_SHORT EXERCISE 1_:
In the court opinion passage, how many witnesses testified on behalf of Jayhawk about the need for more common carrier service?
_SHORT EXERCISE 2_:
Proceed with the court opinion passage, starting right after its final sentence.

_PASSAGE SHOWN_:
★ ★ ★ ★

After review of the record we conclude the findings of the Commission as to the route between Wichita and Salina, as well as the route serving Galva, Canton, Lehigh, Hillsboro and Marion, were supported by substantial competent evidence. More than twenty witnesses testified on behalf of Jayhawk as to the need for additional common carrier service and the inadequacy of existing service. While the record contains several contradictory statements by these witnesses, it was within the province of the Commission to weigh such testimony and select that which it considered most reasonable. Accordingly, it was error for the district court to set aside the order of the Commission as to these routes.
*572 The final issue raised by the Commission on appeal and by protestants on cross-appeal, concerns the application for service over the route from Wichita to Emporia and the intermediate points. While Jayhawk's application for service to this route was approved by the Commission, the district court found this grant of authority should be subject to appropriate conditions and limitations to protect EFD, and remanded that portion of the order to the Commission for the placing of the specified weight limitations.
The Commission contends the district court erred in placing restrictions on the authority, since that would constitute a substitution of its judgment for that of the Commission. On the other hand, cross-appellant Graves argues that the district court erred in holding the Commission's order granting service on this route was supported by substantial competent evidence.

★ ★ ★ ★

_ENTRIES_:
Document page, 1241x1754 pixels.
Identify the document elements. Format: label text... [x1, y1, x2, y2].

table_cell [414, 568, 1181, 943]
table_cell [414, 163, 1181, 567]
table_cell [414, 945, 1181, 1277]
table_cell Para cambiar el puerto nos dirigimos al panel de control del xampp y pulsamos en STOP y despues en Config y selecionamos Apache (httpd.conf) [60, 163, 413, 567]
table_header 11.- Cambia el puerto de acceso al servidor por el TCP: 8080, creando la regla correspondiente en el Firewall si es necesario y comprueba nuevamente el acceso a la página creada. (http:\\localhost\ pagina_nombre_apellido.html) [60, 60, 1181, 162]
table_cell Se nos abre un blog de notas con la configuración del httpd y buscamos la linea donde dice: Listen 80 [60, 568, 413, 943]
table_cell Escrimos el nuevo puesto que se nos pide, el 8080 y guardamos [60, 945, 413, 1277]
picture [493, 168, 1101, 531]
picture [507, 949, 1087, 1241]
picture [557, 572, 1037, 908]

★ ★ ★ ★

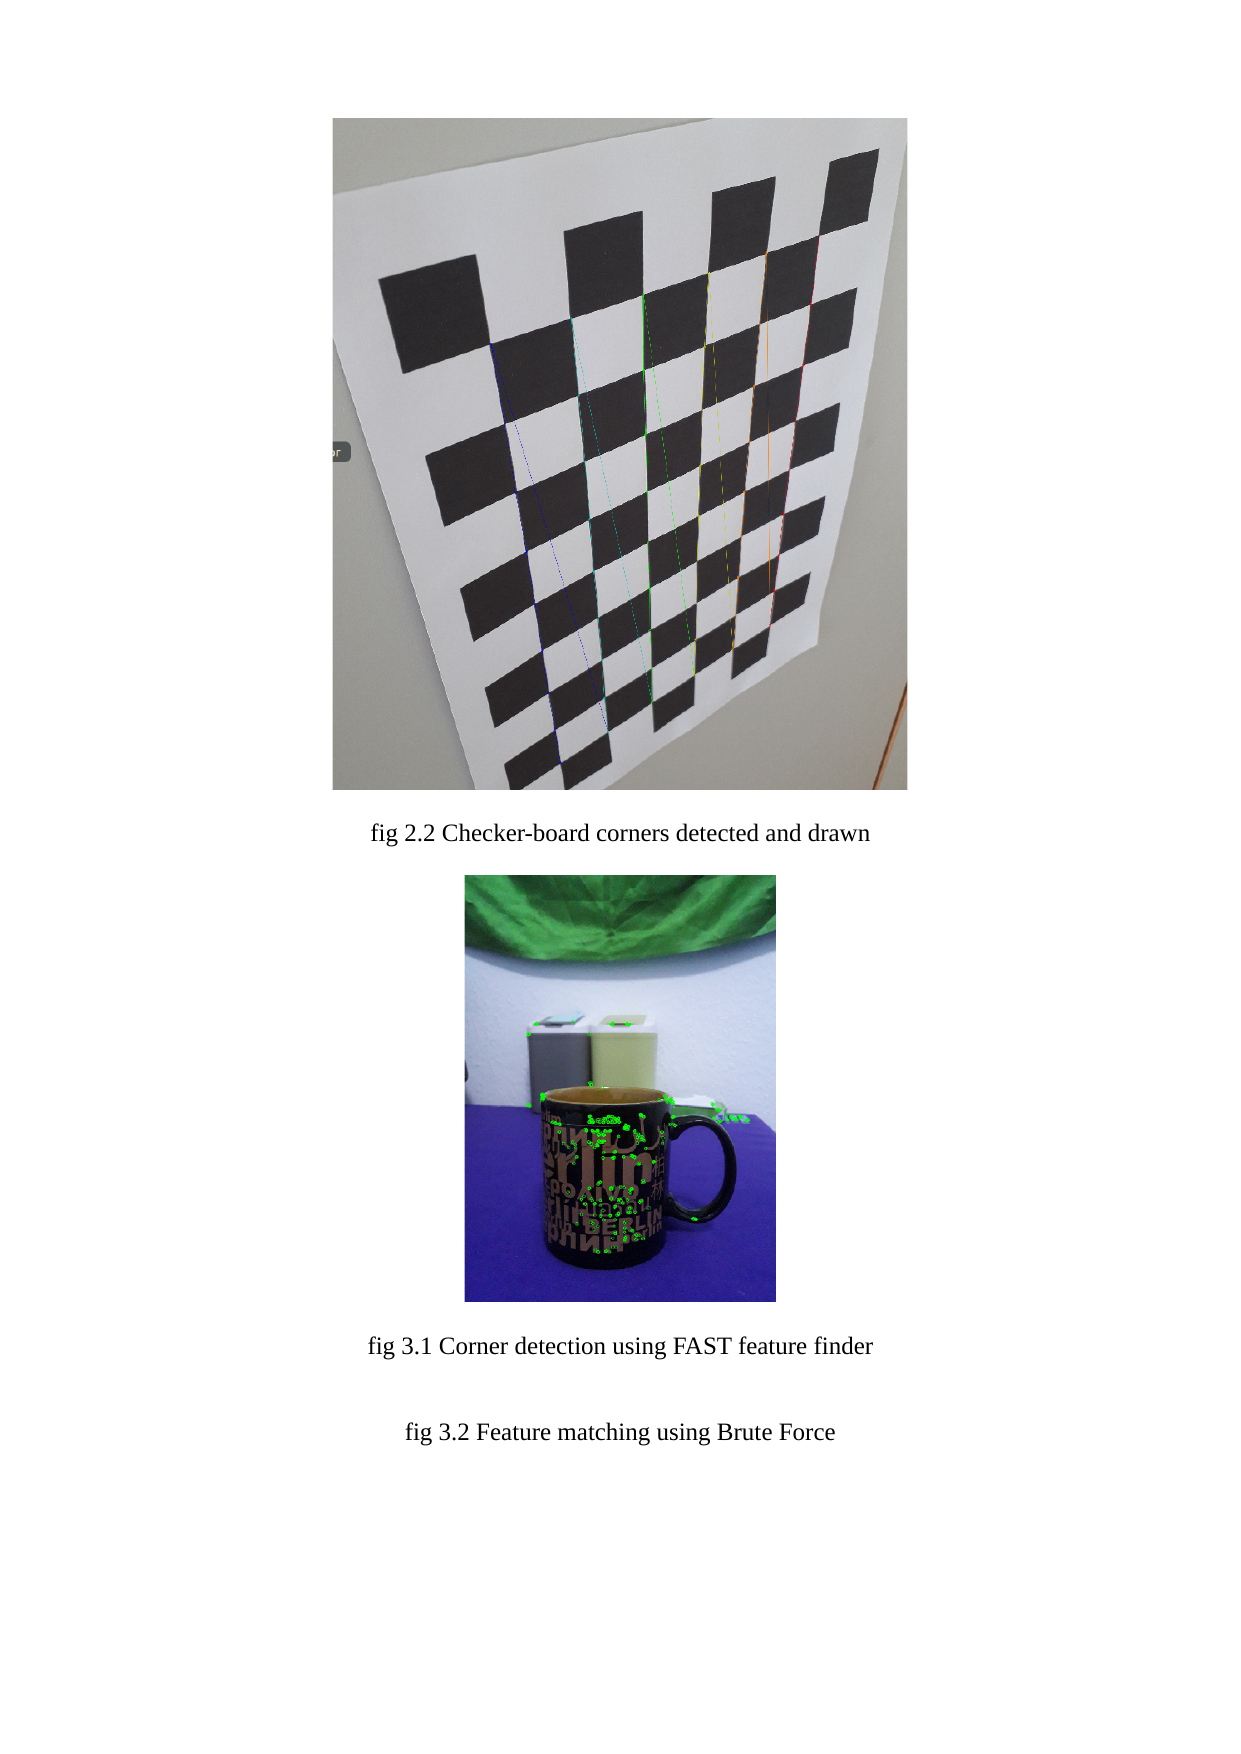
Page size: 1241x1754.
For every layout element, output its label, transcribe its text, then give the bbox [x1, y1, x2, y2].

★ ★ ★ ★

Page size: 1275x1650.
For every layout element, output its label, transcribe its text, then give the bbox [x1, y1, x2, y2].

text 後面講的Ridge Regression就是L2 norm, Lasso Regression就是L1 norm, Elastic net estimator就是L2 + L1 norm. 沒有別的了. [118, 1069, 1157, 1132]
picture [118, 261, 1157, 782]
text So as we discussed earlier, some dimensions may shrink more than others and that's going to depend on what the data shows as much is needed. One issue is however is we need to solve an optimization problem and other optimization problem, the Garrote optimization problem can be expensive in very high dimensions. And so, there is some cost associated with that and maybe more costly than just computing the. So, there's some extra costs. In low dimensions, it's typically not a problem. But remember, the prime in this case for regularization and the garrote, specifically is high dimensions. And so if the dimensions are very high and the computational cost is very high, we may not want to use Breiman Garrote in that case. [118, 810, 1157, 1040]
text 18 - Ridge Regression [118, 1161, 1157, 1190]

★ ★ ★ ★

_EXERCISE OUTPUT 1_:
More than twenty witnesses testified on behalf of Jayhawk.

_EXERCISE OUTPUT 2_:
Based on the authorities previously cited, and after a thorough review of the record, we hold the district court was correct in its finding that there was substantial competent evidence of a public need for additional transportation service to and from the above points, and that existing common carrier service was not reasonably adequate to meet the need.
As to that part of the district court's order which set aside the Commission's order as to shipments of less than 350 pounds, we hold the district court erred. Apparently, the district court felt general commodity common carriers should be restricted to protect express carriers; whereas, the Commission felt they offered distinct services. It is a well known principle that matters of administrative policy will generally be left to the discretion of the administrative agency if they fall within its field of expertise. Recognizing the expertise of the Commission in motor carrier matters, the district court should not have injected its own views into the review of this order as it pertained to EFD.
The case is reversed with directions to reinstate the order of the Commission.